Interestingly, the "implicit scene" Mlton implementation is much
slower. Both Mlton and SML/NJ will probably do a lot better if I can
get native AMD64 code gens working.

Cheers,
Jon.

Matthew Fluet

unread,

Jun 5, 2005, 2:20:55 PM6/5/05

to

> Using AMD64 OCaml but x86 Mlton and SML/NJ (are there AMD64 versions?)

MLton does not have a native AMD64 port at the current time.
I do not believe that SML/NJ has a native AMD64 port either.

Jon Harrop

unread,

Jun 7, 2005, 5:16:52 AM6/7/05

to

That's a great shame. ocamlopt is relatively much faster on AMD64 than on
x86. I suspect SML/NJ and Mlton could be similarly much faster on AMD64.

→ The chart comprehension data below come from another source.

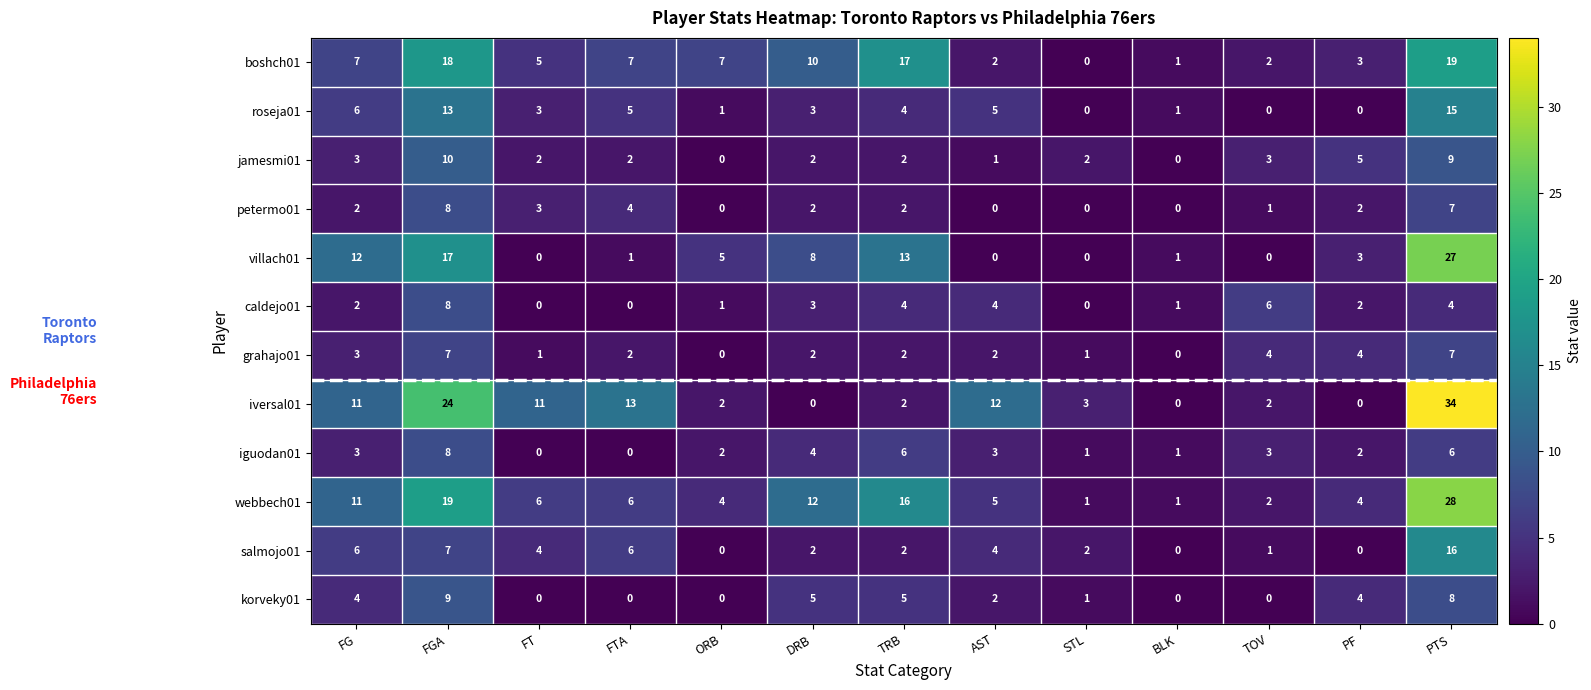

Which series has the largest range (max minus min)?

iversal01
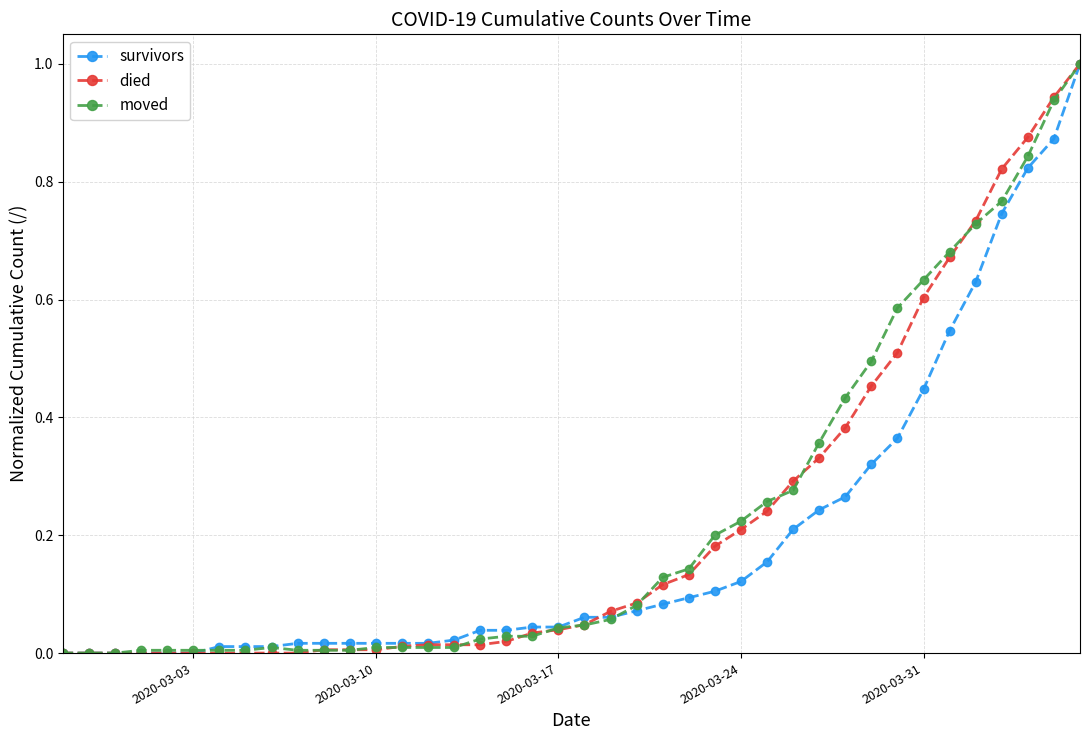

What is the greatest value displayed?

1.0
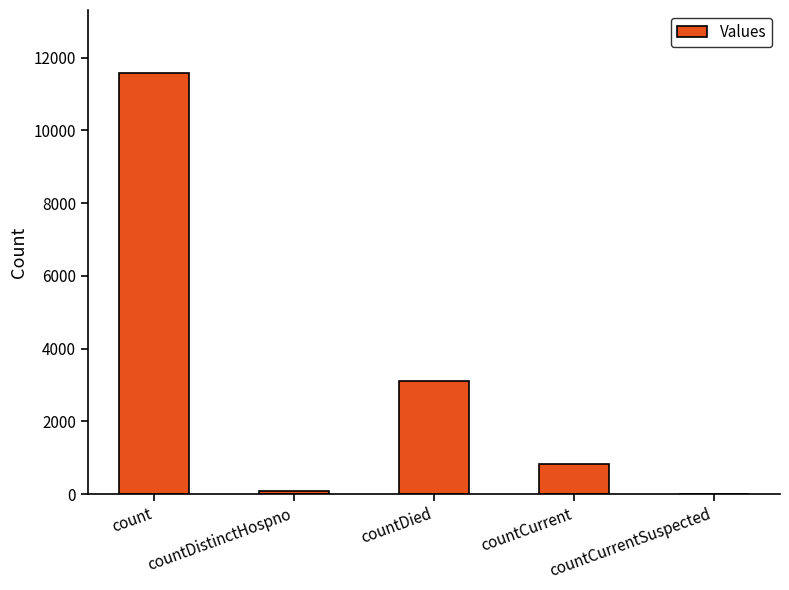

At which category does the chart reach its peak across all series?

count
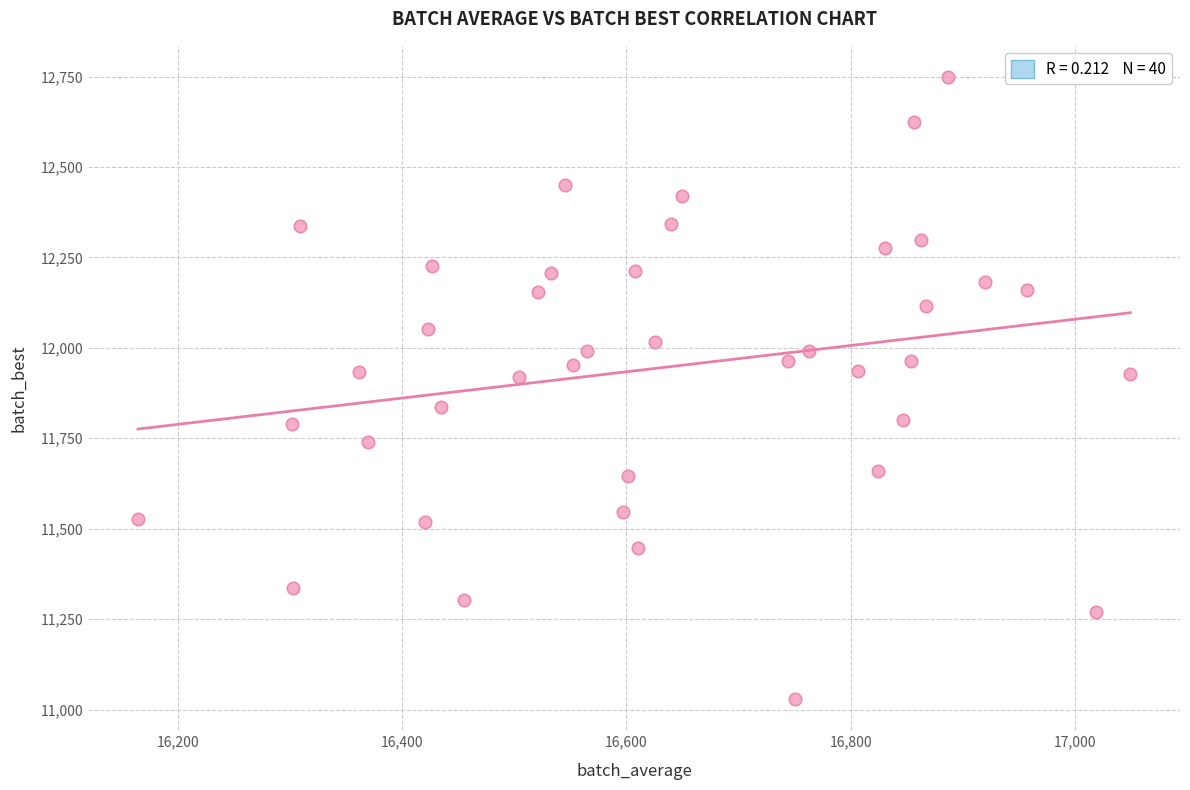

What is the range of X values (max minus min)?

884.3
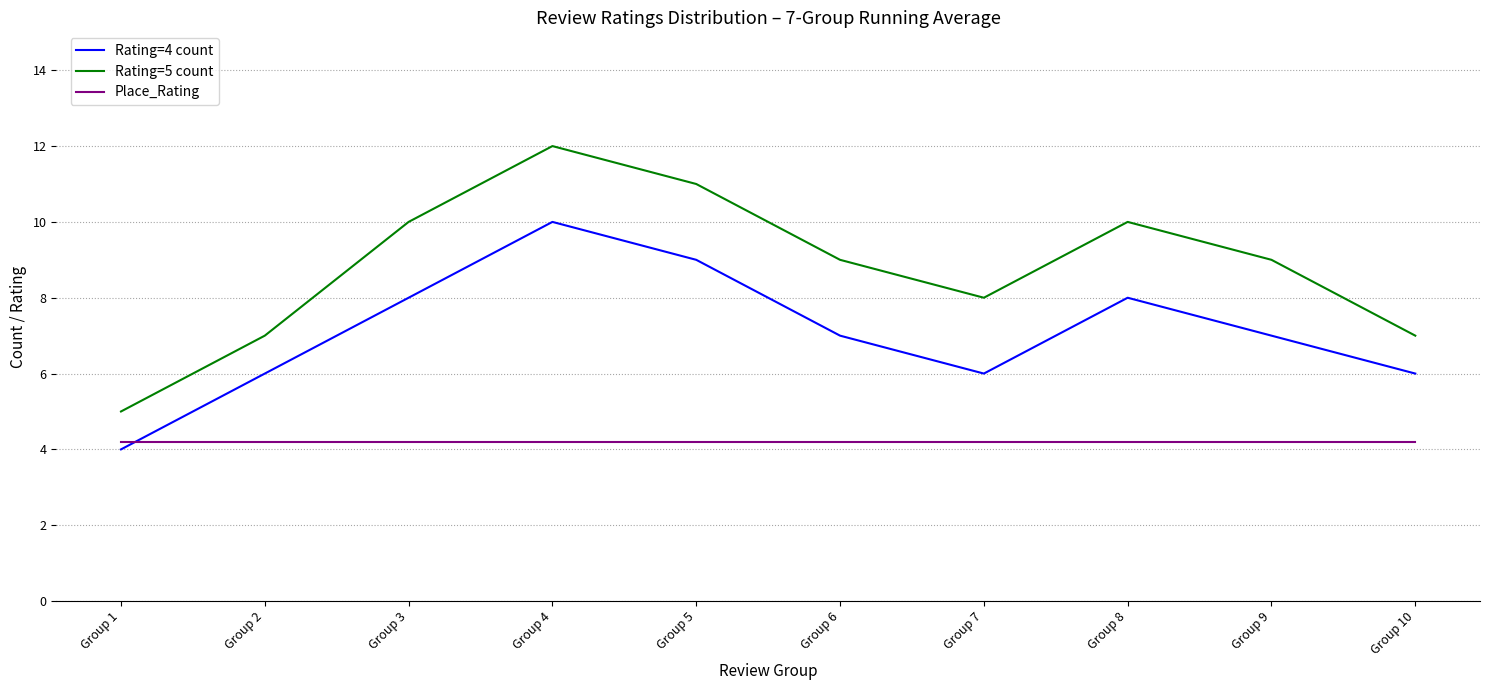

True or false: Rating=4 count and Rating=5 count cross at least once.

False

Here are some results for comparison between 32- and 64-bit processors:

ss=4 level=9 n=512 Athlon T-bird

Compiler LOC Run Time
smlnj 79 83.470
smlnj 84 57.112
smlnj 90 47.253
smlnj 94 45.499
ocamlopt 60 81.846
ocamlopt 65 52.961
ocamlopt 72 52.578
ocamlopt 76 47.331
g++ 106 62.597
g++ 121 42.399
g++ 130 36.419
g++ 135 35.268
mlton 79 30.679
mlton 84 23.539
mlton 90 21.647
mlton 94 18.966

ss=4 level=9 n=512 Athlon 64

Compiler LOC Run Time
smlnj 79 39.092
smlnj 84 26.444
smlnj 90 22.246
smlnj 94 21.530
ocamlopt 60 26.474
ocamlopt 65 17.950
ocamlopt 72 16.657
ocamlopt 76 16.270
g++ 106 24.395
g++ 121 16.441
g++ 130 14.841
g++ 135 14.733
mlton 79 14.827
mlton 84 10.546
mlton 90 8.682
mlton 94 8.390

I'm curious as to why x86 ocamlopt shows no improvement moving from version
2 to version 3 (specialised shadow rays), whereas all other languages on
both platforms show significant improvement.